## Aim of the task
Every line containing the word "binnen" must be pulled from the records.

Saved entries
Segment Open

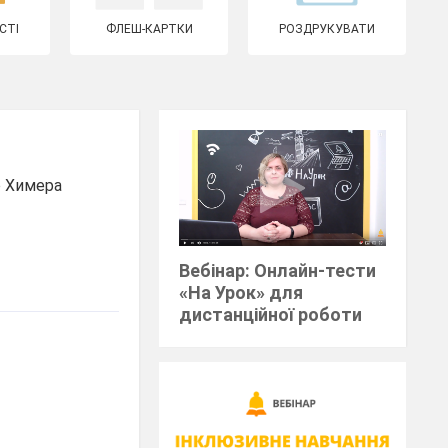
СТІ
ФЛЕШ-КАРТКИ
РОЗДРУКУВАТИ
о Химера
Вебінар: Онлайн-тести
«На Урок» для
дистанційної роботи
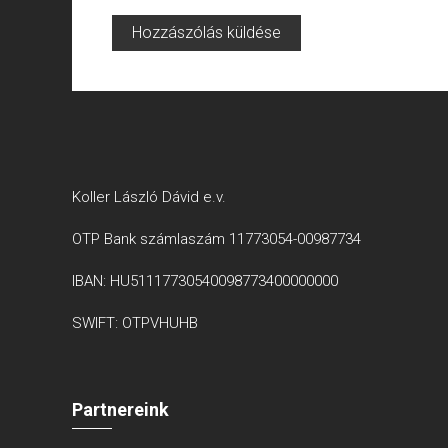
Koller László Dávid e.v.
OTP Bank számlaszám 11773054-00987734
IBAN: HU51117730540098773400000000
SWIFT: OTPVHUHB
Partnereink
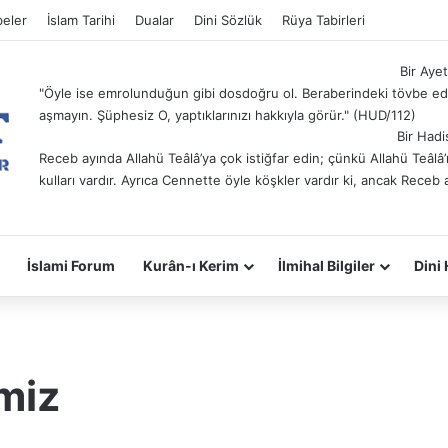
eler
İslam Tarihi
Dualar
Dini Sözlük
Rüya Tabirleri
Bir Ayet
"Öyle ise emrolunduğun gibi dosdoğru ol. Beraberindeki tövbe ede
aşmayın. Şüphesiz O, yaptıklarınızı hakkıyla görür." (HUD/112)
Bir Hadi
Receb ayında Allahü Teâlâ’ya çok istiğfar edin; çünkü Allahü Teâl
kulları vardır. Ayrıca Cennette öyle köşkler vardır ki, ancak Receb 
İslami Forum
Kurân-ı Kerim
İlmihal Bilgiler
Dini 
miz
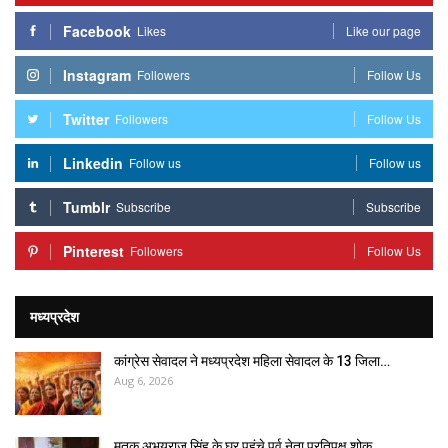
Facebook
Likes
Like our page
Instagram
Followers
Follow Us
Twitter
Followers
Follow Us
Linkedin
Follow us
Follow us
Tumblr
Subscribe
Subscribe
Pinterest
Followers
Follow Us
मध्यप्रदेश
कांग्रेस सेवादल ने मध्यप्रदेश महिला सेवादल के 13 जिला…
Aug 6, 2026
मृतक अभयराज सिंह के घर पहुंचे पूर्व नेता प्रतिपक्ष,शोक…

Segment Closed
Segment Open

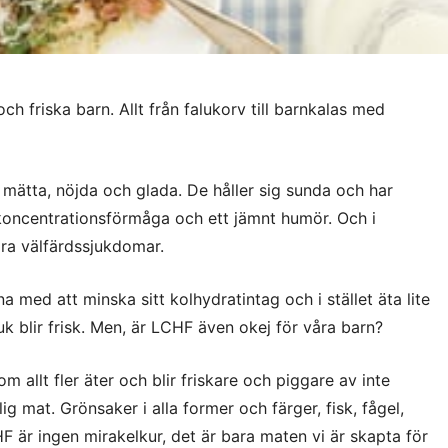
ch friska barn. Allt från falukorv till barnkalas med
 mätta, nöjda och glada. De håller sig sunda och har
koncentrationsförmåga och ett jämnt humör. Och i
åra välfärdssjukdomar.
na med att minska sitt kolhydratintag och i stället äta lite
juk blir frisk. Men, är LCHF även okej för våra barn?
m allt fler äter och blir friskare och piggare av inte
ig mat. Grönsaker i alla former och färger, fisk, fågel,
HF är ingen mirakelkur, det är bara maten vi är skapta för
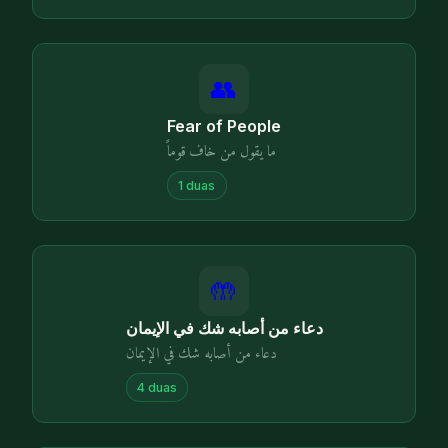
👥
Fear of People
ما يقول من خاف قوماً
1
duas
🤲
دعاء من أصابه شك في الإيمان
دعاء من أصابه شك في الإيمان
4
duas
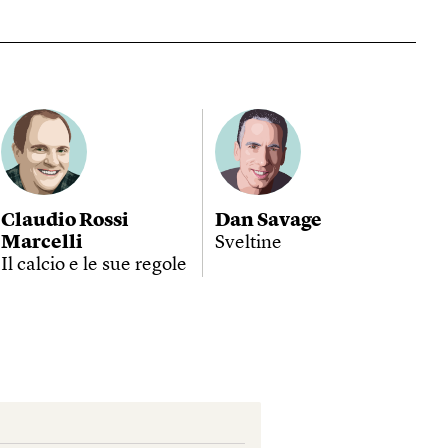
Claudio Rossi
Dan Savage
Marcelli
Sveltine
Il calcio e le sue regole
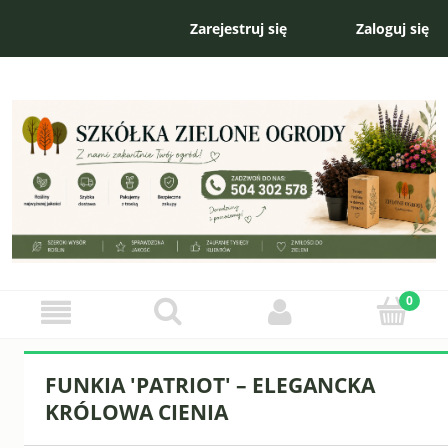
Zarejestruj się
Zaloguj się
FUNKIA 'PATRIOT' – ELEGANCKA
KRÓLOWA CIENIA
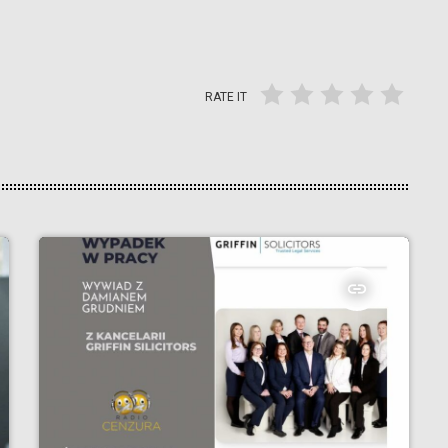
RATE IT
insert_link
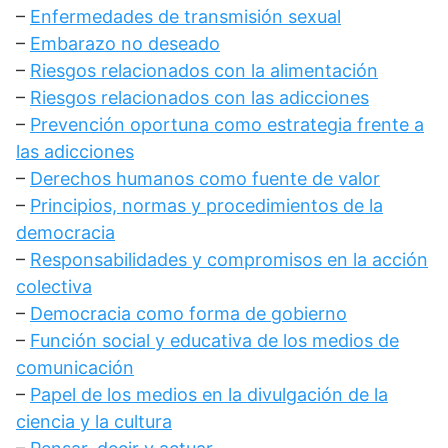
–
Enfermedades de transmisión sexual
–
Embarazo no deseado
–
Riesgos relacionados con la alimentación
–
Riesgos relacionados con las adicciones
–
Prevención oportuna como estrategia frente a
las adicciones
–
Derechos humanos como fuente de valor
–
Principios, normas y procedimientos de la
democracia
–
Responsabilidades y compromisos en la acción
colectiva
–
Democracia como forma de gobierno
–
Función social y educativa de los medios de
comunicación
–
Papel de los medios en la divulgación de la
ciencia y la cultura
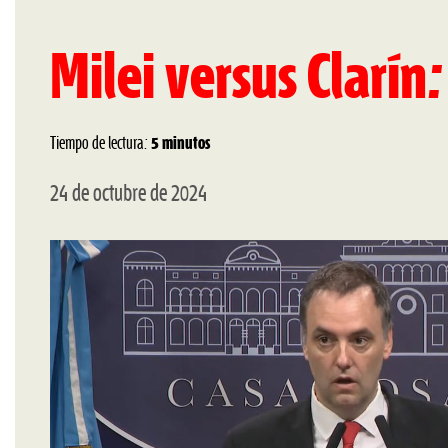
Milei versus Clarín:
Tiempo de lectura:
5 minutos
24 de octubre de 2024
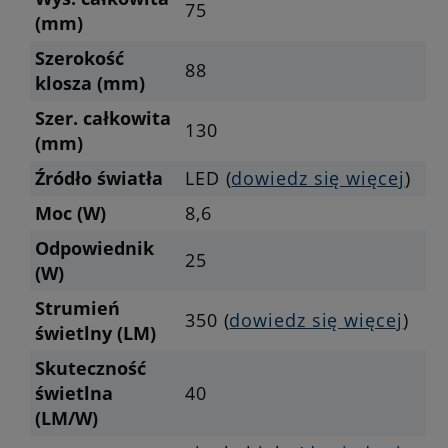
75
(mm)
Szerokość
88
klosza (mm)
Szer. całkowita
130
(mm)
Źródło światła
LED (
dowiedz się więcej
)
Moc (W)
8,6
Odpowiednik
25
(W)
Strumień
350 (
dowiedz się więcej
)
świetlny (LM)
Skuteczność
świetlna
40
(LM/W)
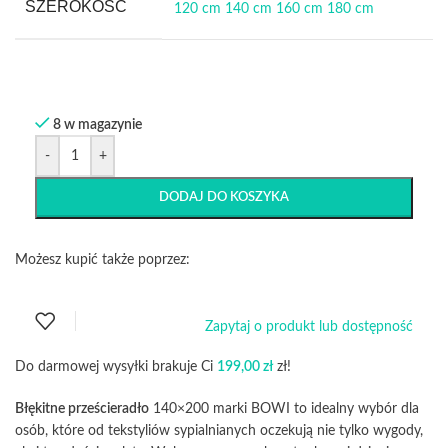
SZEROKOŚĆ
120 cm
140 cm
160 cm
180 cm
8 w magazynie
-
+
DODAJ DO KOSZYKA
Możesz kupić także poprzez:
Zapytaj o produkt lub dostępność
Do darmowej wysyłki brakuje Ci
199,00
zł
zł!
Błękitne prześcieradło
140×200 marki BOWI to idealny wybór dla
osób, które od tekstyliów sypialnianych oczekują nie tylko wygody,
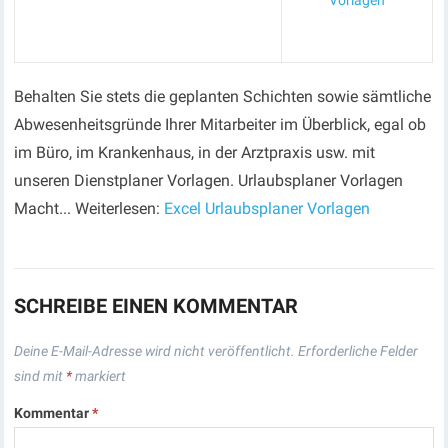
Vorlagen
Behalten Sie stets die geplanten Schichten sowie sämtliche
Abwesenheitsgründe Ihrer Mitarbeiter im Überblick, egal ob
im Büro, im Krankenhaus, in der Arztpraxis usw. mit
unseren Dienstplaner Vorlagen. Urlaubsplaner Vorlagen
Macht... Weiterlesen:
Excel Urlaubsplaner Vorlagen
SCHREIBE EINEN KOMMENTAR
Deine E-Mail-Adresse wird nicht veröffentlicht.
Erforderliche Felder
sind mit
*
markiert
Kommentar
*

Segment Closed
Segment Open

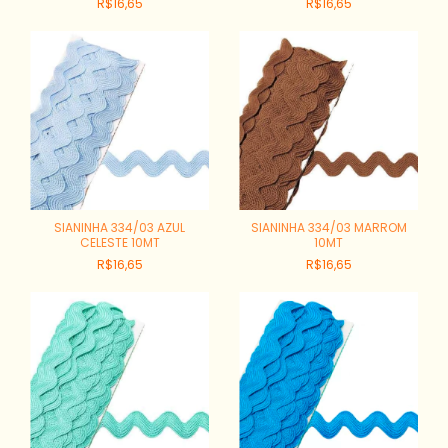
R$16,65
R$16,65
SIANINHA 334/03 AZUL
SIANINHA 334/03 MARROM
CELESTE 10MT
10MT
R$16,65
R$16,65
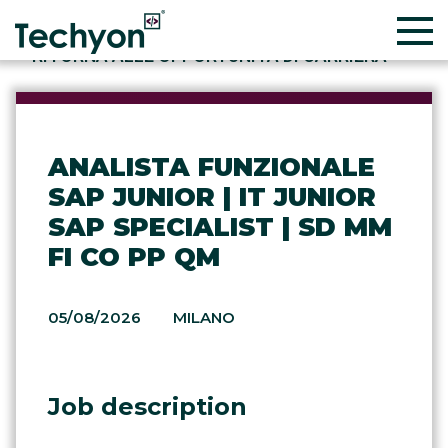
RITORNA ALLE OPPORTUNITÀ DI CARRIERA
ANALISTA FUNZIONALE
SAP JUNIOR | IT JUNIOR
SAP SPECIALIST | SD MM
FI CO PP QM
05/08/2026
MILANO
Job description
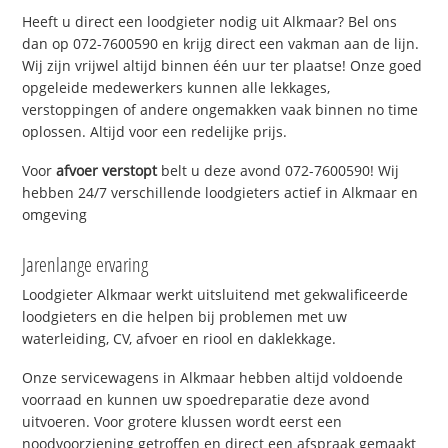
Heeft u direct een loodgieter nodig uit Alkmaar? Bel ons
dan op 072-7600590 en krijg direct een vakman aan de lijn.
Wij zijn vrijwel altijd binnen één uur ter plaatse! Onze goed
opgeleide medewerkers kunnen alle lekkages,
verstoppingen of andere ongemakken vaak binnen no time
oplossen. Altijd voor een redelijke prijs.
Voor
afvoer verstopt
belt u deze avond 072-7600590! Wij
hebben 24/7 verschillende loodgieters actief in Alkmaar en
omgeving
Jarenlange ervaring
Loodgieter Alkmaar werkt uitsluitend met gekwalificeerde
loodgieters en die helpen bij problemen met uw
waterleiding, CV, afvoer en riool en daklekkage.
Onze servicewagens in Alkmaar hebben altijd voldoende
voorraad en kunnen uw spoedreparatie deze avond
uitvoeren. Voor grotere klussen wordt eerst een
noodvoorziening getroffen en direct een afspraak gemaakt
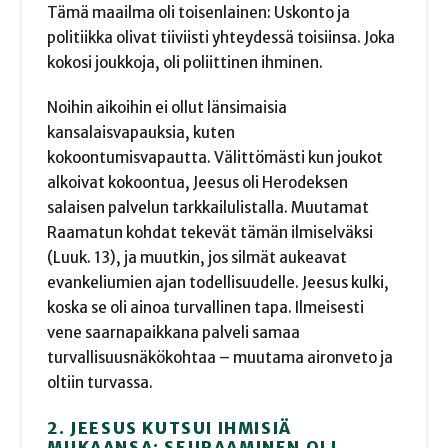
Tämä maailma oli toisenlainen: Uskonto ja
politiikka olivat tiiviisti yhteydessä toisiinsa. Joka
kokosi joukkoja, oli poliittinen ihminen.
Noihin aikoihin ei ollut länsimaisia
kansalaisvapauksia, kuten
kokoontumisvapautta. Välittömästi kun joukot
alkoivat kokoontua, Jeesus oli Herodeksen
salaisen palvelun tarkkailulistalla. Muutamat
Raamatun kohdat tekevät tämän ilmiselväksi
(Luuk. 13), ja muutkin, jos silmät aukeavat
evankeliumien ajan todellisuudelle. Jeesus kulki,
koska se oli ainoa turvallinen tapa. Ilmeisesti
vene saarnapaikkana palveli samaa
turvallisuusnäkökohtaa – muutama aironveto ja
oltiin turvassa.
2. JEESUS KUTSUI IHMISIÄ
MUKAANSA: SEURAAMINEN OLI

Segment Closed

## Expected output
Wij zijn vrijwel altijd binnen één uur ter plaatse! Onze goed
verstoppingen of andere ongemakken vaak binnen no time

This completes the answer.